▶ Activity
Every line from the first one in the listing down to the line with "plate: none [487,696,611,720]" should be restated word for word.

Content starts

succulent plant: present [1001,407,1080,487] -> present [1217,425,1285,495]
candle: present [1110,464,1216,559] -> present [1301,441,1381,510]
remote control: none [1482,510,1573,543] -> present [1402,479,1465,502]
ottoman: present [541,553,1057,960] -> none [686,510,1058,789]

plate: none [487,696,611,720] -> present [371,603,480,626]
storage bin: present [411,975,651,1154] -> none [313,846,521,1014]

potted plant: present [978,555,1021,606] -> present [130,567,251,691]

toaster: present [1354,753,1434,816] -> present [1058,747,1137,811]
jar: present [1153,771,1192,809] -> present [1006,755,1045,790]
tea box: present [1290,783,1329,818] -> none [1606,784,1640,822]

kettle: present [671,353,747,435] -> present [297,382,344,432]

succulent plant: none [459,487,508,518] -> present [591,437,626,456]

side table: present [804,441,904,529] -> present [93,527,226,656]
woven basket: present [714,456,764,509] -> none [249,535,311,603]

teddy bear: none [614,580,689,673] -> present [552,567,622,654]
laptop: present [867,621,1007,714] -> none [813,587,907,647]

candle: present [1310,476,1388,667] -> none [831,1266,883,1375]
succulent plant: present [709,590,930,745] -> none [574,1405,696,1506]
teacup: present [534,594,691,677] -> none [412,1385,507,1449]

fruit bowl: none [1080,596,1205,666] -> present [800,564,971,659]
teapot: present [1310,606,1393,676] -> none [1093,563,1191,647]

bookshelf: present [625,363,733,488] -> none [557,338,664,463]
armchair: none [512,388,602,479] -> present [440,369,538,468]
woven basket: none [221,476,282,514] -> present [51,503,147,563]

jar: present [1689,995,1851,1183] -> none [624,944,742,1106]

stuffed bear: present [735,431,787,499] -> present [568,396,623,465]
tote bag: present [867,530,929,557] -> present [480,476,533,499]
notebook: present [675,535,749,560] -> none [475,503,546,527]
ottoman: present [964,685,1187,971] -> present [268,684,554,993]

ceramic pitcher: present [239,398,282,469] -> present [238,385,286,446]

Content ends

▶ Your solution
succulent plant: present [1001,407,1080,487] -> present [1217,425,1285,495]
candle: present [1110,464,1216,559] -> present [1301,441,1381,510]
remote control: none [1482,510,1573,543] -> present [1402,479,1465,502]
ottoman: present [541,553,1057,960] -> none [686,510,1058,789]

plate: none [487,696,611,720] -> present [371,603,480,626]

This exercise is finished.